Resuming the aftermarket brake rotor Arashi wawy.
I just wanted to try the rear brake rotor first, not the most demanding in case of emergency braking need.
Wawy design/shape like or dislike is personal opinion, not subject to discussion.
5mm thickness and 4.5mm mini stated instead of Honda 4mm mini.
Nice smooth fine grinded surfaces, definitely flat.
Mounting...
First, removed the stock rear disc... spent time to clean the surface underneath the stock disc due to dirty and weel aluminium oxydes. Sand paper smooth to flat aluminium surface.
The Arashi inner diameter could be tighter to match the wheel recess diameter. Not too much play of centering but not tig ht adjusted like engine mechanical parts.
Each bolt hole on the rotor has a recessment diameter for the bolt head to sit done to the remaining disc thicness.
On the Arashi, the recessment is not as deep as original disc (missing perhaps 0.7-1.0mm,) as a result, the bolts heads sit higher once tighten. No danger, tights the disc well to the wheel.
The little problem of the bolts head higher, when I placed the wheel back to the swing arm, the bolts heads touch a specific area of the caliper.
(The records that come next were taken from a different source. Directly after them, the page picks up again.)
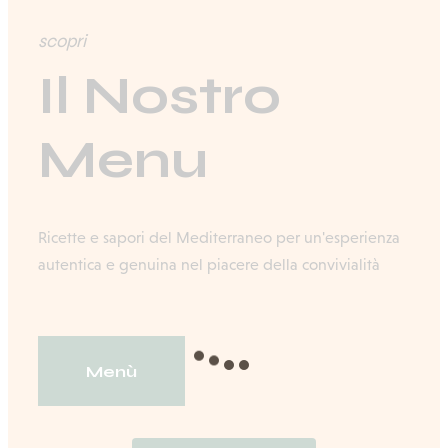
scopri
Il Nostro
Menu
Ricette e sapori del Mediterraneo per un'esperienza
autentica e genuina nel piacere della convivialità
Menù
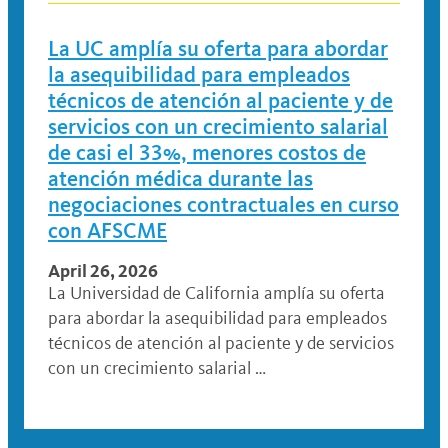
La UC amplía su oferta para abordar
la asequibilidad para empleados
técnicos de atención al paciente y de
servicios con un crecimiento salarial
de casi el 33%, menores costos de
atención médica durante las
negociaciones contractuales en curso
con AFSCME
April 26, 2026
La Universidad de California amplía su oferta
para abordar la asequibilidad para empleados
técnicos de atención al paciente y de servicios
con un crecimiento salarial …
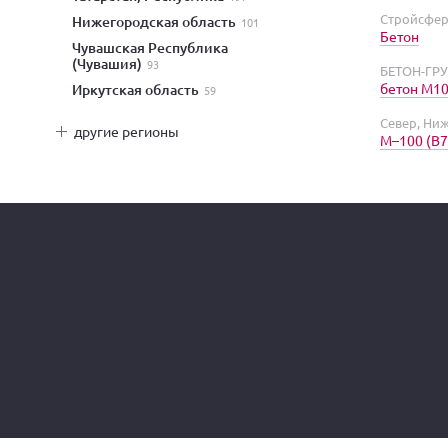
Стройсфер
Нижегородская область
101
Бетон
Чувашская Республика
(Чувашия)
93
БЕТОН-ГРУ
бетон М1
Иркутская область
59
Север, Ни
другие регионы
М–100 (В7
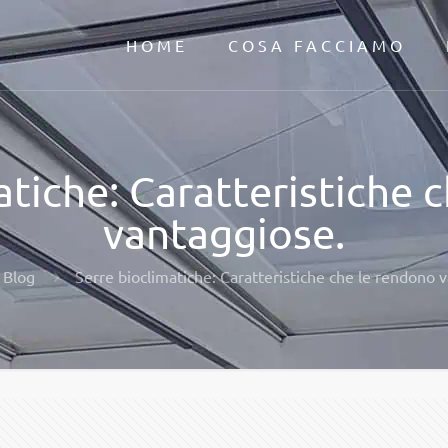
HOME
COSA FACCIAMO
atiche: Caratteristiche 
vantaggiose.
Blog
Serre bioclimatiche: Caratteristiche che le rendono 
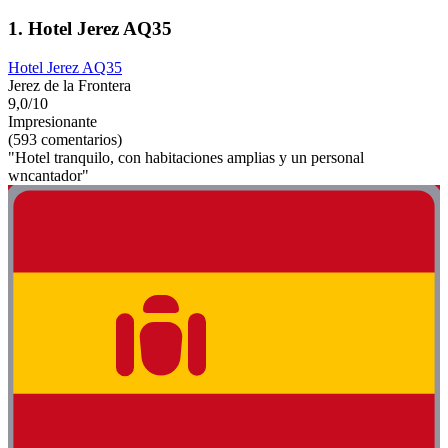
1. Hotel Jerez AQ35
Hotel Jerez AQ35
Jerez de la Frontera
9,0/10
Impresionante
(593 comentarios)
"Hotel tranquilo, con habitaciones amplias y un personal
wncantador"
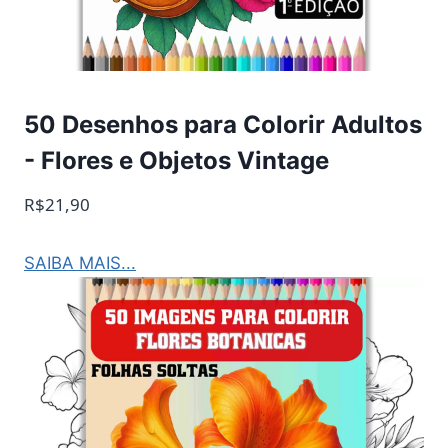
50 Desenhos para Colorir Adultos
- Flores e Objetos Vintage
R$21,90
SAIBA MAIS...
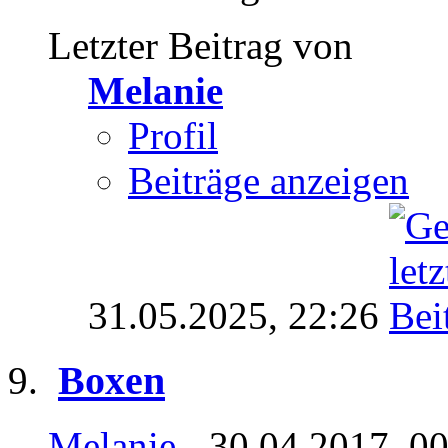
Letzter Beitrag von
Melanie
Profil
Beiträge anzeigen
31.05.2025,
22:26
Boxen
Melanie
- 30.04.2017, 0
Each bolt does touch, by analysing the consequences, I decided to "grind" the aluminium area of the caliper by turning the wheel, each bolt head slicing a fraction of metal. The bolt head are so strong, aluminium just been machined well.
Removed maybe 0.8mm, the heads don't touch anymore.
I repeat, I analysed the situation before taking this decision.
Look on this picture of a spare caliper, show you where the heads ripped out a little alu.
0.8mm not far enough to erase the 1/2 circle of aluminium.
View attachment 130287
This was the only little issue during the mount.
3500 kms after, how they are?
Well, rear brake on CBR XX with Dual CBS... not the best system to check how the rear brake slow down the bike by pressing foot pedal... as you know, press strong, even one piston each front caliper linked activation vs 2 pistons activation on rear caliper, front taking advantage on back braking.
I would say, they are doing their job, not more not less than stock rear disc.
My normal usage of the BB (no race track, no open road race, no mountain demanding conditions) it make no difference for my opinion. When I needed stronger braking, I can feel the rear disc is doing his job too but front again is the main stopper.
Finally this is a huge success because this Arashi front and rear set costs the price of one a stock rear disk (if I could afford a full set of stock rotos... I would do it but I can't, you saw my list of parts for the rebuilt...).
If some more experimented driver tried same Arashi discs with EBC 261HH (same disc with different pads would drive to different results I suppose), please comment as I don't want to be the one when write they are good but they are not finally.
Below 3500 kms after. Like new (normal for such low millage). You see the surface trace of aluminium deposite on the bolts heads, superficial deposited.
I will post the same test when comes the need to change the front rotors... More critical than the rear.